Mercado de Seguros
Grupo Bradesco Seguros debate papel do seguro na adaptação climática
Executiva do Bradesco participou de mesa-redonda da FGV e CNseg sobre uso da ciência na gestão de riscos e preparação dos municípios para adaptação climática.
Revista Apólice · 15/08/2026 · Leia a materia original
O Grupo Bradesco Seguros participou de mesa-redonda promovida pela FGV e CNseg focada no papel do seguro na adaptação climática. O debate abordou como a ciência pode orientar a gestão de riscos e preparar municípios para cenários de mudanças climáticas, reforçando o papel das seguradoras como agentes de resiliência territorial.
Comentario do Autoinsp
Embora a materia nao trate diretamente de fraude em sinistro de auto, custo de regulação ou inteligência artificial em claims, vale acompanhar porque eventos climáticos extremos estão redefinindo o perfil de risco nas carteiras de auto e proteção veicular na América Latina. Enchentes, granizos e tempestades deixam trilhas de sinistros concentrados, com picos de volume que expõem falhas operacionais e criam janelas de fraude. Quem não estrutura inteligência de dados e detecção de fraude antes desses eventos acaba regulando sinistros sob pressão, errando na concessão, perdendo no resultado.
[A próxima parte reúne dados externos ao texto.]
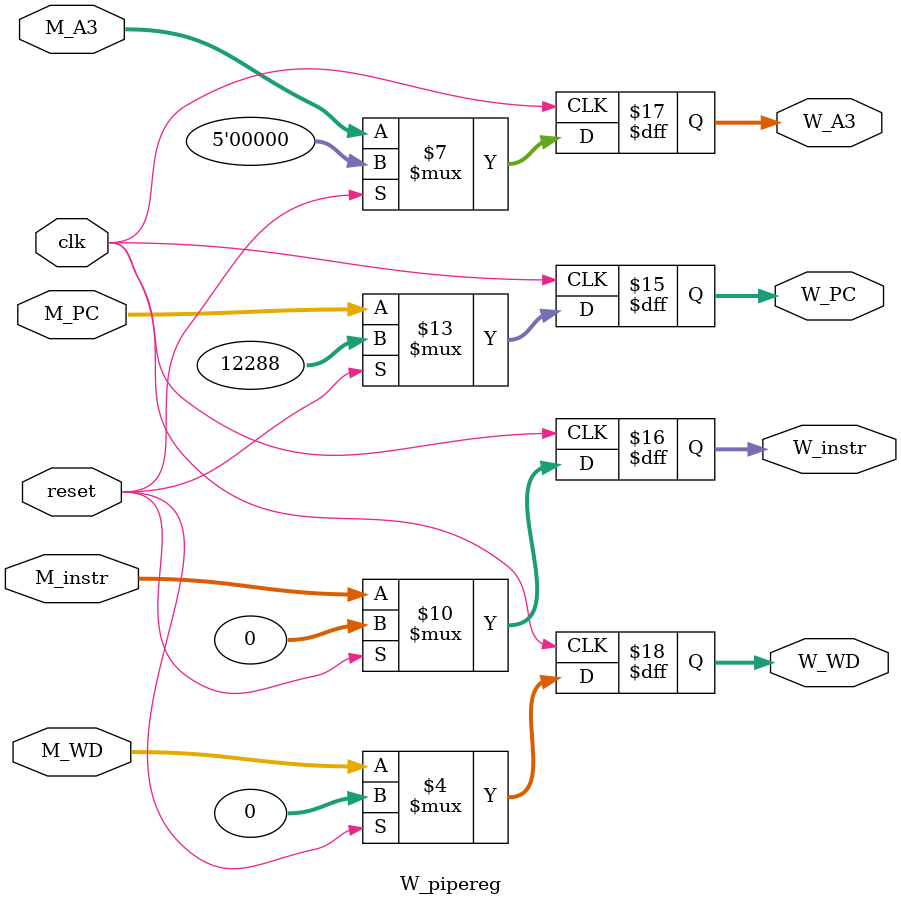
<source format=v>
`timescale 1ns / 1ps
`define PC_DEFAULT	32'h0000_3000
module W_pipereg(
	 input clk,
	 input reset,
	 
	 input [31:0] M_PC,
	 input [31:0] M_instr,
	 input [4:0] M_A3,
	 input [31:0] M_WD,
	 
	 output reg [31:0] W_PC,
	 output reg [31:0] W_instr,
	 output reg [4:0] W_A3,
	 output reg [31:0] W_WD
    );
	 
	 initial begin
		W_PC <= `PC_DEFAULT;
		W_instr <= 0;
		W_A3 <= 0;
		W_WD <= 0;
	 end
	 
	 always @(posedge clk) begin
		if (reset) begin
			W_PC <= `PC_DEFAULT;
			W_instr <= 0;
			W_A3 <= 0;
			W_WD <= 0;
		end
		else begin
			W_PC <= M_PC;
			W_instr <= M_instr;
			W_A3 <= M_A3;
			W_WD <= M_WD;
		end
	 end
	 

endmodule

</source>
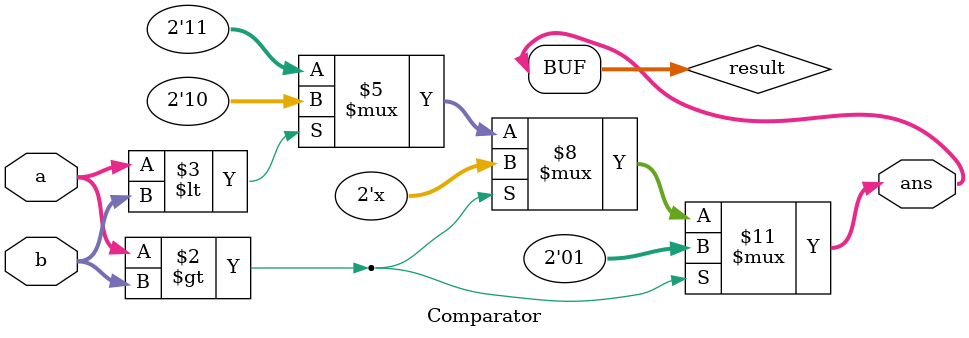
<source format=v>
`timescale 1ns / 1ps


module Comparator(

    input [val-1 : 0] a,
    input [val-1 : 0] b,
    output [1:0] ans

    );
    
    parameter val = 4;
    reg [1:0] result;
    
    always@(a,b) begin
        if(a>b)
            result = 2'b01;
        else if(a<b)
            result = 2'b10;
        else
            result = 2'b11;
     end
     
     assign ans = result;
    
endmodule

</source>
Para seguradoras e APVs com baixa maturidade em análise de sinistro, o recado é claro: adaptação climática não é só risco de subscrição. É risco operacional. Municípios preparados com dados climáticos exigem seguradoras também preparadas com dados de sinistro. A SUSEP e a LC 213/2025 vão cada vez mais exigir que proteções veiculares e seguradoras demostrem conformidade através de inteligência de risco, não só através de documentação. Seguradoras que hoje operam laudo pontual e fornecedor tradicional vão precisar evoluir para plataformas que enriqueçam dados veiculares, detectem padrões de fraude em sinistro climático e automatizem a jornada de claims em tempo real. Quem começa agora a instrumentalizar essa mudança sai na frente na regulação e no resultado.